---------- Task material

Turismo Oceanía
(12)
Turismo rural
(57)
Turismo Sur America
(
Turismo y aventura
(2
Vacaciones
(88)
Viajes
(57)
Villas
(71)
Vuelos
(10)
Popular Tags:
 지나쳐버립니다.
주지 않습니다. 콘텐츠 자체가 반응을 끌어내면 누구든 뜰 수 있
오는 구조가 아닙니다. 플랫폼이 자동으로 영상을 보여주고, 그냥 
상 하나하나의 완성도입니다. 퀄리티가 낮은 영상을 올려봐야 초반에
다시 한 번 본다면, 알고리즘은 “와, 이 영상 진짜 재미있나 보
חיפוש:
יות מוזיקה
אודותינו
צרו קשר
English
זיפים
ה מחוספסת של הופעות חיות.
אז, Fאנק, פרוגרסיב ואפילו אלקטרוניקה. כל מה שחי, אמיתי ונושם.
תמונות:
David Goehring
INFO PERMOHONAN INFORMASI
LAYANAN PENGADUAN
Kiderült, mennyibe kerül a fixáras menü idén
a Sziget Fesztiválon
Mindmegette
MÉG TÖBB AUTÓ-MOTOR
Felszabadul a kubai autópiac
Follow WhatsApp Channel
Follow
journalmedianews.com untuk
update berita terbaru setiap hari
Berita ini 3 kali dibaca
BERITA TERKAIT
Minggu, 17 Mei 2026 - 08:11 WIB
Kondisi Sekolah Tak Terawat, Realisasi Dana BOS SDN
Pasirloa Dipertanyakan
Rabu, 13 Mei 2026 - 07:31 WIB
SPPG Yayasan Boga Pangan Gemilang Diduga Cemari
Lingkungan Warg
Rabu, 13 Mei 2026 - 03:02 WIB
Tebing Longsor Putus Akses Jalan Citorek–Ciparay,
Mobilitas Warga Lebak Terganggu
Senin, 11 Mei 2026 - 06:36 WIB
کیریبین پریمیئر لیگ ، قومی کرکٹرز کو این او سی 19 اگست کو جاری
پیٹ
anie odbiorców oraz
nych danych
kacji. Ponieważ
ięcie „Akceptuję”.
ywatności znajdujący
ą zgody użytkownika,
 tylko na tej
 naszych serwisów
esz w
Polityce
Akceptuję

--------------------
---------- Task material

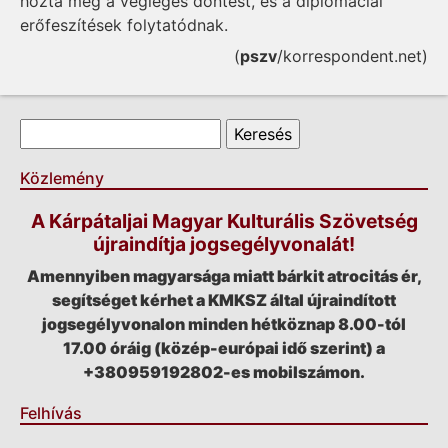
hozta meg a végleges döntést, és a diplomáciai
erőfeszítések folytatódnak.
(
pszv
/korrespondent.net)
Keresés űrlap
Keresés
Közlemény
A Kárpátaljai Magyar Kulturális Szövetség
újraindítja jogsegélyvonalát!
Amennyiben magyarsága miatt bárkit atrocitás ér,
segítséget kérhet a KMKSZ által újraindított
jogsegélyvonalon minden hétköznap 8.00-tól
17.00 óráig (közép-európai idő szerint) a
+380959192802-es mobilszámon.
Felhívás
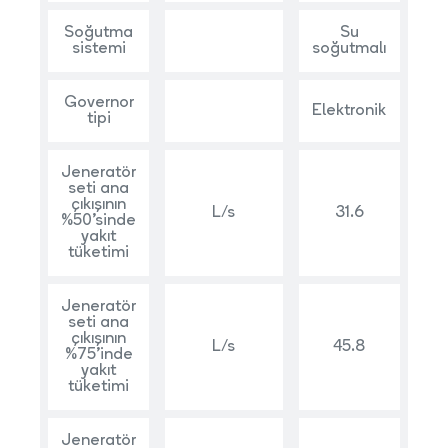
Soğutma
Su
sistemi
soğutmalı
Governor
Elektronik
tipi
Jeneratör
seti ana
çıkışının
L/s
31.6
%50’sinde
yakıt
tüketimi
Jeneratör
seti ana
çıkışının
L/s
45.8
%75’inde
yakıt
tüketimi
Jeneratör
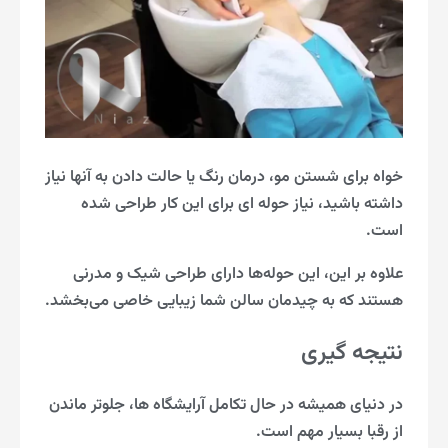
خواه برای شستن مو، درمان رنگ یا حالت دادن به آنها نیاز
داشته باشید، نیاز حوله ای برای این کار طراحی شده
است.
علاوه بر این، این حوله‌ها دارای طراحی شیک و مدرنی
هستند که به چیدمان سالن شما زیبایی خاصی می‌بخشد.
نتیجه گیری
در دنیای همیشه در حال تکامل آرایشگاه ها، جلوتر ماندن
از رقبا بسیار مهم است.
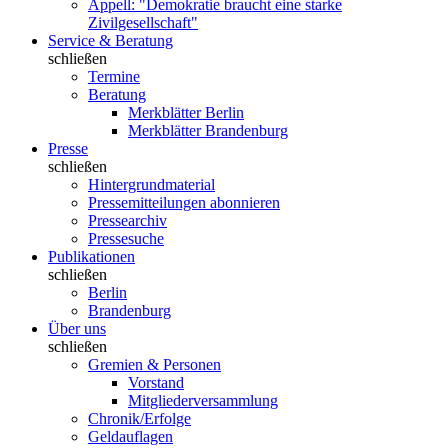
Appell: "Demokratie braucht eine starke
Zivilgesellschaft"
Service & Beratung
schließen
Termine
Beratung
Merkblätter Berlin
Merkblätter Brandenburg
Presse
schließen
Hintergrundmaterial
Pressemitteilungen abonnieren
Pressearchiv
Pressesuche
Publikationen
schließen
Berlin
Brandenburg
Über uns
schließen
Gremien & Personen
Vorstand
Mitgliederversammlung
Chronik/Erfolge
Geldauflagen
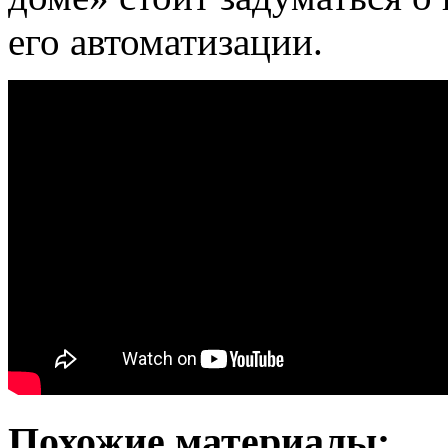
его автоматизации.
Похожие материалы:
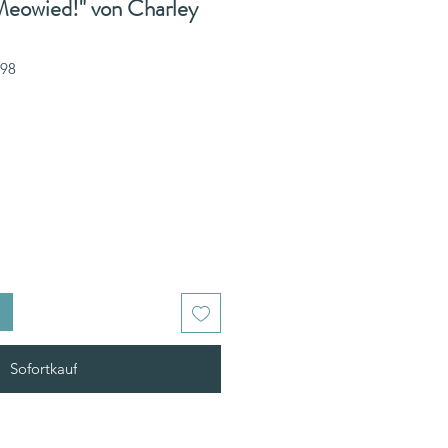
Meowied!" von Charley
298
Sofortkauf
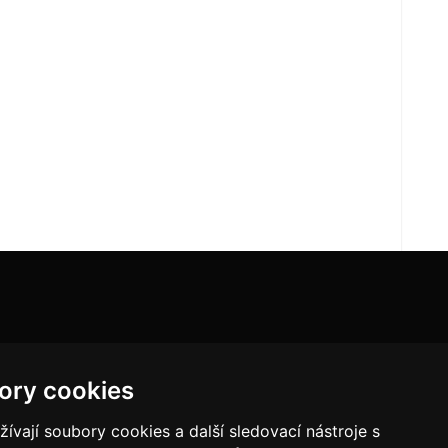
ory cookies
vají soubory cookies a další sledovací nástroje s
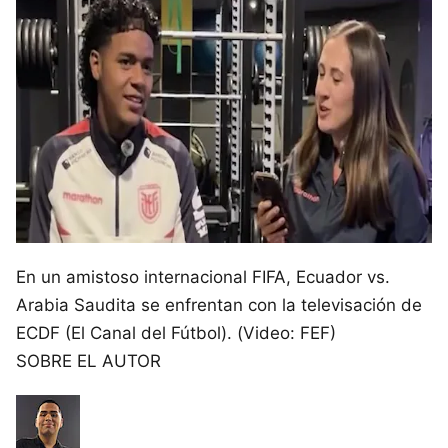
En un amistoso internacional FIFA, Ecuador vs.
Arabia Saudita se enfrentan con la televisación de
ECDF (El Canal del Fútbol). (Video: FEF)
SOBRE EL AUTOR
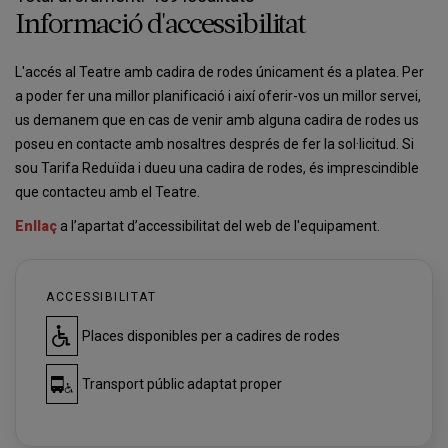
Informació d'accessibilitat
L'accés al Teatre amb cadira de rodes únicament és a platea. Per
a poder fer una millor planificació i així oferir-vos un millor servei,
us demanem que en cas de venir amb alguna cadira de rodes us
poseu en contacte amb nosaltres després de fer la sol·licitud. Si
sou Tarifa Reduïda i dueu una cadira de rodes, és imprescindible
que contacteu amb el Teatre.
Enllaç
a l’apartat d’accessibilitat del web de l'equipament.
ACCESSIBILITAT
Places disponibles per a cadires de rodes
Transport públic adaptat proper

--------------------

__Work required__: Set down, unchanged, the lines of the records between the line holding "Turismo Oceanía" and the line holding "ה מחוספסת של הופעות חיות.", inclusive.

__Task response__:
Turismo Oceanía
(12)
Turismo rural
(57)
Turismo Sur America
(
Turismo y aventura
(2
Vacaciones
(88)
Viajes
(57)
Villas
(71)
Vuelos
(10)
Popular Tags:
 지나쳐버립니다.
주지 않습니다. 콘텐츠 자체가 반응을 끌어내면 누구든 뜰 수 있
오는 구조가 아닙니다. 플랫폼이 자동으로 영상을 보여주고, 그냥 
상 하나하나의 완성도입니다. 퀄리티가 낮은 영상을 올려봐야 초반에
다시 한 번 본다면, 알고리즘은 “와, 이 영상 진짜 재미있나 보
חיפוש:
יות מוזיקה
אודותינו
צרו קשר
English
זיפים
ה מחוספסת של הופעות חיות.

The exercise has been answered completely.